Au téléjournal du 10 février 2024, j’ai eu la chance d’être en entrevue pour commenter les nouvelles règles de protection des animaux domestiqués au Québec.
Radio-Canada a aussi publié un article plus complet sur le sujet.
Dégriffage et autres chirurgies vétérinaires désormais interdits au Québec
(Radio-Canada, 10 février 2024). (Télécharger le PDF)
Voici un extrait :
Les animaux d’élevage oubliés
Du côté des mouvements de défense des droits des animaux, on salue une avancée majeure, qui témoigne d’une évolution de la société québécoise et qui fait elle-même écho à “une grande révolution” dans les sociétés occidentales. “Elles sont en train de revoir en profondeur leur façon de considérer les animaux“, observe la philosophe Christiane Bailey.
Les nouvelles connaissances scientifiques sur la vie mentale et sociale des animaux sont en effet venues balayer de nombreuses croyances. “Nous savons maintenant que leur vie mentale est beaucoup plus riche et complexe qu’on ne le pensait. De plus, en éthique et en politique, on reconnaît de plus en plus que ce qui compte, c’est la capacité d’être un individu vulnérable, qui a des émotions“, souligne-t-elle.
Sophie Gaillard, directrice de la défense des animaux et des affaires juridiques à la SPCA de Montréal, rappelle que le Québec est le seul endroit en Amérique du Nord qui “a reconnu formellement en droit les animaux comme des êtres doués de sensibilité”, dans la loi 54, adoptée en décembre 2015. Avant cette loi, un animal était considéré comme un bien et avait les mêmes droits qu’un meuble au Québec.
Me Gaillard regrette néanmoins que cette loi inscrite dans le Code civil ne se traduise pas nécessairement par des changements concrets, notamment en ce qui concerne les animaux de ferme, qui sont les grands oubliés de ce nouveau règlement.
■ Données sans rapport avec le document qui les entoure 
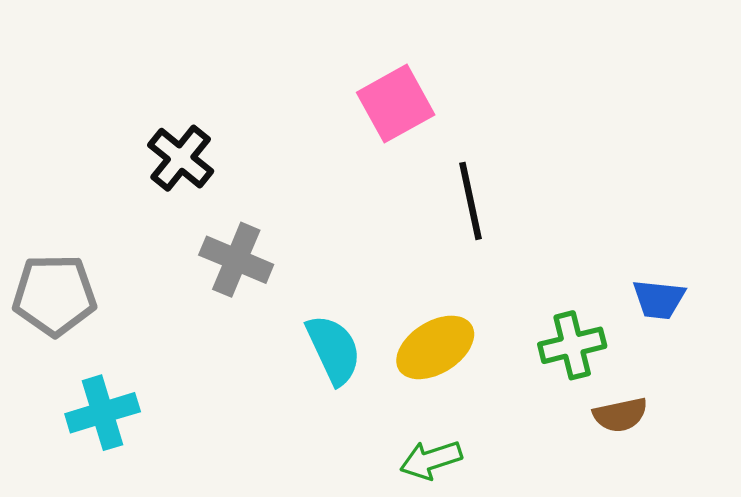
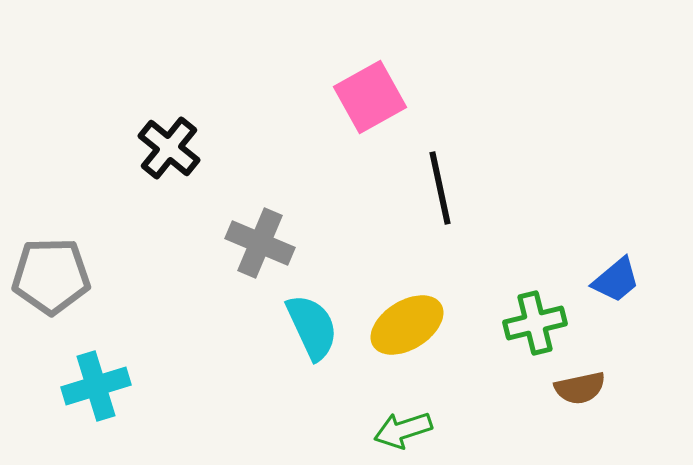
gray cross: (236, 260) -> (260, 243), moved
blue trapezoid: (659, 299) -> (616, 280), turned -46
“On a vraiment un système à deux vitesses au Québec. Les animaux de compagnie sont bien traités, avec une protection assez robuste. Les animaux d’élevage, eux, sont exemptés des principales protections de la loi, ce qui fait que c’est l’industrie elle-même qui détermine ce qui est permis et acceptable.” (Sophie Gaillarde, directrice de la défense des animaux et des affaires juridiques à la SPCA de Montréal)
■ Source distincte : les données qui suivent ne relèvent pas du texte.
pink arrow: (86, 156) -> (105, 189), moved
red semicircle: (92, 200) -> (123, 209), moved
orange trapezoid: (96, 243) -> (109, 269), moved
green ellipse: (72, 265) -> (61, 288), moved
Cette situation ouvre la porte à des pratiques qui compromettent leur bien-être, dénonce-t-elle, en citant l’exemple de la castration sans anesthésie, réalisée de manière routinière dans les élevages porcins. “Si on faisait la même chose à un chat ou un chien, on serait passible d’emprisonnement.”
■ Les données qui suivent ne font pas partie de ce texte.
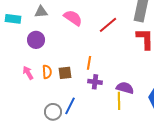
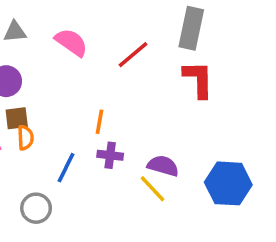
brown square: (65, 73) -> (17, 118), moved
yellow line: (119, 101) -> (152, 189), turned -42
blue line: (70, 106) -> (66, 168), moved

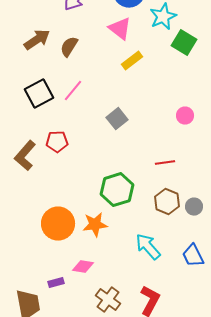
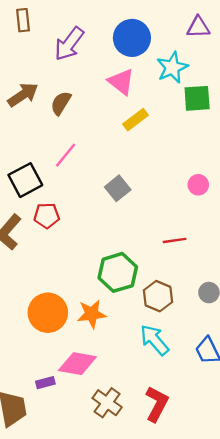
green square: (184, 43) -> (197, 98), turned -35
black square: (39, 94) -> (25, 180), moved
brown hexagon: (167, 202) -> (158, 296), moved
pink diamond: (83, 267) -> (77, 364), size x1.5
Le ministère de l’Agriculture, des Pêcheries et de l’Alimentation (MAPAQ) se défend en rappelant l’existence des « Codes de pratique pour le soin et la manipulation des animaux d’élevage », utilisés pour mettre en application cette loi. Ils sont élaborés “de manière collaborative par des organismes de défense du bien-être animal, des médecins vétérinaires, des éleveurs, des chercheurs en bien-être animal, des gouvernements, des transformateurs, des entreprises alimentaires et d’autres acteurs soucieux du soin et du bien-être des animaux d’élevage”, fait valoir son relationniste.
UNE FRONTIÈRE MORALE
Pour Christiane Bailey toutefois, il existe une frontière morale “entre les animaux qu’on mange et les animaux qu’on aime, qui n’est pas justifiable d’un point de vue philosophique“.
“Les animaux de ferme dépendent de nos sociétés, de nos soins, ils sont sous notre contrôle total et c’est une responsabilité collective de prendre soin d’eux et de veiller à leur protection.” (Christiane Bailey, philosophe)
Pour elle, un des problèmes réside dans le double mandat du MAPAQ, qui doit à la fois veiller à la protection des animaux d’élevage et s’occuper de leur exploitation. “Le ministère est dans un conflit d’intérêts. C’est pour ça que le mouvement pour le droit des animaux demande la création d’un ministère dédié ou dépendant du ministère de la Justice pour mieux les protéger.”
Du côté du MAPAQ, on assure que l’amélioration de la condition animale est au cœur des préoccupations des nombreux professionnels qui y travaillent, médecins vétérinaires, agronomes ou techniciens en santé animale. “Le bien-être animal est un domaine en évolution et le ministère suit les avancées scientifiques et sociétales en la matière”, affirme son relationniste.
Me Gaillard constate cependant un retard du Québec par rapport à la réglementation européenne, notamment. “Beaucoup de pratiques en vigueur au Québec y sont interdites en raison de la souffrance qu’elles causent aux animaux”, explique-t-elle. Pour elle, elles sont forcément appelées à évoluer, car la société québécoise tolère de moins en moins ce qui se passe dans les élevages.